* Task requirements: Could you write out each of the following rows again, word for word and unchanged?

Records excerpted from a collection
━━━━

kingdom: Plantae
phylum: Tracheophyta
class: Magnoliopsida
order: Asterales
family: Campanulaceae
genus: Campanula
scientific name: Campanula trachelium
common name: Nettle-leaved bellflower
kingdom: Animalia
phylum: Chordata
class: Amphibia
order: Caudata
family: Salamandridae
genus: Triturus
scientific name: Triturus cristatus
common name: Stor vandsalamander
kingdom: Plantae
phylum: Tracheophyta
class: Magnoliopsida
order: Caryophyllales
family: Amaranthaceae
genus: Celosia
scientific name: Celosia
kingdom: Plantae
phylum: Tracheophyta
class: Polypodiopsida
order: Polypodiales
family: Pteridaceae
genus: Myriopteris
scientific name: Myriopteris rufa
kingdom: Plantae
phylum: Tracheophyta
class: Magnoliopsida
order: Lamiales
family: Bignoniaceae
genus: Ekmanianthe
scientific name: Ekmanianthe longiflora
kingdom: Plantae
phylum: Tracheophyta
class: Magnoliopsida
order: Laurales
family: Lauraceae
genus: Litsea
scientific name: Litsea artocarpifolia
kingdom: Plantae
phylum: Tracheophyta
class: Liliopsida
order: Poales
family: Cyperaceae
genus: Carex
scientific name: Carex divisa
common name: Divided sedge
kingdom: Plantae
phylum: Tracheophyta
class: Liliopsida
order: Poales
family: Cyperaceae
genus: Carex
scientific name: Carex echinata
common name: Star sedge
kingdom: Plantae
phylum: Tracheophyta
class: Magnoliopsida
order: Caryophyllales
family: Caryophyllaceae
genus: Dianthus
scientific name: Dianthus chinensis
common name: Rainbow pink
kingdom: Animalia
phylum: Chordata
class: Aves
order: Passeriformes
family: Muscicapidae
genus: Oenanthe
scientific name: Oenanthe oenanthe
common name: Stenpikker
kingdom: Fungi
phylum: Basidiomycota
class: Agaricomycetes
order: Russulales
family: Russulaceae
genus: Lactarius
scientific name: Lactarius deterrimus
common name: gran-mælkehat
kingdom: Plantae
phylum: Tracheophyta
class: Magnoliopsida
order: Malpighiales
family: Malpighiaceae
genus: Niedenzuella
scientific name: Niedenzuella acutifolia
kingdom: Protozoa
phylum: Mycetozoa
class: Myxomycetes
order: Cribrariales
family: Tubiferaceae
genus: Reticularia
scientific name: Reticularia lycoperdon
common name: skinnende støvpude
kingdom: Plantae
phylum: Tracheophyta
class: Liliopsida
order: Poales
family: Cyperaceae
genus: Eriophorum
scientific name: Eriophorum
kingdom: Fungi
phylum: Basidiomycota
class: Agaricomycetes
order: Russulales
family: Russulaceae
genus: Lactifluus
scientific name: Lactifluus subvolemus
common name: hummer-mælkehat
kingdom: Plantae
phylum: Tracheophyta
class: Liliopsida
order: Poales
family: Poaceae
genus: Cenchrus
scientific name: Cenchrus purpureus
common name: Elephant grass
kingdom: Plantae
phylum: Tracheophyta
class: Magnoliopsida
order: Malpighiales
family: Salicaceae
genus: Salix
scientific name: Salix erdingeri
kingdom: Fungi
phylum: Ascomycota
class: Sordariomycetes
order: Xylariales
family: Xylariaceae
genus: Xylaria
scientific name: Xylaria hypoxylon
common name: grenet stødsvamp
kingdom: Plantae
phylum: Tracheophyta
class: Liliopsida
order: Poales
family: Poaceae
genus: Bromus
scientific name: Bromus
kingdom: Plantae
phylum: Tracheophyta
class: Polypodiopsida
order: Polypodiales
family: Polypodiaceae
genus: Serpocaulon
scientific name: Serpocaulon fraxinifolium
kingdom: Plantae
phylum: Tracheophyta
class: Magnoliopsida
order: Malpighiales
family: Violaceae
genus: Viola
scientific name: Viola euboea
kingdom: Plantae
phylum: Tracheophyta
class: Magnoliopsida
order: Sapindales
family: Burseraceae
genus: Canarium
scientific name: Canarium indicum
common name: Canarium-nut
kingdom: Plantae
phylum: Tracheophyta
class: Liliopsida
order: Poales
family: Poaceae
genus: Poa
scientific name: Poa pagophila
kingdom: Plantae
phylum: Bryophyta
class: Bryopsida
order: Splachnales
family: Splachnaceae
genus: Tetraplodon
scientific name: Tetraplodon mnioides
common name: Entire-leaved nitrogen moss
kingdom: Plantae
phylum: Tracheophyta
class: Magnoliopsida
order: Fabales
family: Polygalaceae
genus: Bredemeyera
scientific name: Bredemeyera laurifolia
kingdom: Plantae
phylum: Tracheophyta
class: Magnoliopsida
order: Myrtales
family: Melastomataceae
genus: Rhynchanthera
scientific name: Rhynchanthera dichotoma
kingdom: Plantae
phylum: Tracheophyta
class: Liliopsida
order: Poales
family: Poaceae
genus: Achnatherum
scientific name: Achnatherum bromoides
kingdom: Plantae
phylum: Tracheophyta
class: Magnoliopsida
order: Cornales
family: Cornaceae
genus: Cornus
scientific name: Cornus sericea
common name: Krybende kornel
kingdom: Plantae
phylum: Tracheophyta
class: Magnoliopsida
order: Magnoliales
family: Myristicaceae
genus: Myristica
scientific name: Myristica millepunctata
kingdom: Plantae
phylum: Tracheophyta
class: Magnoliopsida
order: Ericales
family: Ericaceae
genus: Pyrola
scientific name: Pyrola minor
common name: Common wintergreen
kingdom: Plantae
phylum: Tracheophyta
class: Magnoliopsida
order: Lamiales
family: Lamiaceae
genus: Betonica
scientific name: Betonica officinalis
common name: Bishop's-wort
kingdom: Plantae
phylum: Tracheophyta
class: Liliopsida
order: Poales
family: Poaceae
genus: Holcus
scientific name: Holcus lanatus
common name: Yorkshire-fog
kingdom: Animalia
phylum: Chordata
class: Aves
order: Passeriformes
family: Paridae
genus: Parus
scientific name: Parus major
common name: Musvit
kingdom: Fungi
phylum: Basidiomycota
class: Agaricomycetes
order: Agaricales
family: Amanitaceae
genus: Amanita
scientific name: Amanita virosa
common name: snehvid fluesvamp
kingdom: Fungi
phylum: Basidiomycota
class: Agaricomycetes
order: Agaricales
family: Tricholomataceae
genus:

━━━━

* Result below:
kingdom: Plantae
phylum: Tracheophyta
class: Magnoliopsida
order: Asterales
family: Campanulaceae
genus: Campanula
scientific name: Campanula trachelium
common name: Nettle-leaved bellflower
kingdom: Animalia
phylum: Chordata
class: Amphibia
order: Caudata
family: Salamandridae
genus: Triturus
scientific name: Triturus cristatus
common name: Stor vandsalamander
kingdom: Plantae
phylum: Tracheophyta
class: Magnoliopsida
order: Caryophyllales
family: Amaranthaceae
genus: Celosia
scientific name: Celosia
kingdom: Plantae
phylum: Tracheophyta
class: Polypodiopsida
order: Polypodiales
family: Pteridaceae
genus: Myriopteris
scientific name: Myriopteris rufa
kingdom: Plantae
phylum: Tracheophyta
class: Magnoliopsida
order: Lamiales
family: Bignoniaceae
genus: Ekmanianthe
scientific name: Ekmanianthe longiflora
kingdom: Plantae
phylum: Tracheophyta
class: Magnoliopsida
order: Laurales
family: Lauraceae
genus: Litsea
scientific name: Litsea artocarpifolia
kingdom: Plantae
phylum: Tracheophyta
class: Liliopsida
order: Poales
family: Cyperaceae
genus: Carex
scientific name: Carex divisa
common name: Divided sedge
kingdom: Plantae
phylum: Tracheophyta
class: Liliopsida
order: Poales
family: Cyperaceae
genus: Carex
scientific name: Carex echinata
common name: Star sedge
kingdom: Plantae
phylum: Tracheophyta
class: Magnoliopsida
order: Caryophyllales
family: Caryophyllaceae
genus: Dianthus
scientific name: Dianthus chinensis
common name: Rainbow pink
kingdom: Animalia
phylum: Chordata
class: Aves
order: Passeriformes
family: Muscicapidae
genus: Oenanthe
scientific name: Oenanthe oenanthe
common name: Stenpikker
kingdom: Fungi
phylum: Basidiomycota
class: Agaricomycetes
order: Russulales
family: Russulaceae
genus: Lactarius
scientific name: Lactarius deterrimus
common name: gran-mælkehat
kingdom: Plantae
phylum: Tracheophyta
class: Magnoliopsida
order: Malpighiales
family: Malpighiaceae
genus: Niedenzuella
scientific name: Niedenzuella acutifolia
kingdom: Protozoa
phylum: Mycetozoa
class: Myxomycetes
order: Cribrariales
family: Tubiferaceae
genus: Reticularia
scientific name: Reticularia lycoperdon
common name: skinnende støvpude
kingdom: Plantae
phylum: Tracheophyta
class: Liliopsida
order: Poales
family: Cyperaceae
genus: Eriophorum
scientific name: Eriophorum
kingdom: Fungi
phylum: Basidiomycota
class: Agaricomycetes
order: Russulales
family: Russulaceae
genus: Lactifluus
scientific name: Lactifluus subvolemus
common name: hummer-mælkehat
kingdom: Plantae
phylum: Tracheophyta
class: Liliopsida
order: Poales
family: Poaceae
genus: Cenchrus
scientific name: Cenchrus purpureus
common name: Elephant grass
kingdom: Plantae
phylum: Tracheophyta
class: Magnoliopsida
order: Malpighiales
family: Salicaceae
genus: Salix
scientific name: Salix erdingeri
kingdom: Fungi
phylum: Ascomycota
class: Sordariomycetes
order: Xylariales
family: Xylariaceae
genus: Xylaria
scientific name: Xylaria hypoxylon
common name: grenet stødsvamp
kingdom: Plantae
phylum: Tracheophyta
class: Liliopsida
order: Poales
family: Poaceae
genus: Bromus
scientific name: Bromus
kingdom: Plantae
phylum: Tracheophyta
class: Polypodiopsida
order: Polypodiales
family: Polypodiaceae
genus: Serpocaulon
scientific name: Serpocaulon fraxinifolium
kingdom: Plantae
phylum: Tracheophyta
class: Magnoliopsida
order: Malpighiales
family: Violaceae
genus: Viola
scientific name: Viola euboea
kingdom: Plantae
phylum: Tracheophyta
class: Magnoliopsida
order: Sapindales
family: Burseraceae
genus: Canarium
scientific name: Canarium indicum
common name: Canarium-nut
kingdom: Plantae
phylum: Tracheophyta
class: Liliopsida
order: Poales
family: Poaceae
genus: Poa
scientific name: Poa pagophila
kingdom: Plantae
phylum: Bryophyta
class: Bryopsida
order: Splachnales
family: Splachnaceae
genus: Tetraplodon
scientific name: Tetraplodon mnioides
common name: Entire-leaved nitrogen moss
kingdom: Plantae
phylum: Tracheophyta
class: Magnoliopsida
order: Fabales
family: Polygalaceae
genus: Bredemeyera
scientific name: Bredemeyera laurifolia
kingdom: Plantae
phylum: Tracheophyta
class: Magnoliopsida
order: Myrtales
family: Melastomataceae
genus: Rhynchanthera
scientific name: Rhynchanthera dichotoma
kingdom: Plantae
phylum: Tracheophyta
class: Liliopsida
order: Poales
family: Poaceae
genus: Achnatherum
scientific name: Achnatherum bromoides
kingdom: Plantae
phylum: Tracheophyta
class: Magnoliopsida
order: Cornales
family: Cornaceae
genus: Cornus
scientific name: Cornus sericea
common name: Krybende kornel
kingdom: Plantae
phylum: Tracheophyta
class: Magnoliopsida
order: Magnoliales
family: Myristicaceae
genus: Myristica
scientific name: Myristica millepunctata
kingdom: Plantae
phylum: Tracheophyta
class: Magnoliopsida
order: Ericales
family: Ericaceae
genus: Pyrola
scientific name: Pyrola minor
common name: Common wintergreen
kingdom: Plantae
phylum: Tracheophyta
class: Magnoliopsida
order: Lamiales
family: Lamiaceae
genus: Betonica
scientific name: Betonica officinalis
common name: Bishop's-wort
kingdom: Plantae
phylum: Tracheophyta
class: Liliopsida
order: Poales
family: Poaceae
genus: Holcus
scientific name: Holcus lanatus
common name: Yorkshire-fog
kingdom: Animalia
phylum: Chordata
class: Aves
order: Passeriformes
family: Paridae
genus: Parus
scientific name: Parus major
common name: Musvit
kingdom: Fungi
phylum: Basidiomycota
class: Agaricomycetes
order: Agaricales
family: Amanitaceae
genus: Amanita
scientific name: Amanita virosa
common name: snehvid fluesvamp
kingdom: Fungi
phylum: Basidiomycota
class: Agaricomycetes
order: Agaricales
family: Tricholomataceae
genus:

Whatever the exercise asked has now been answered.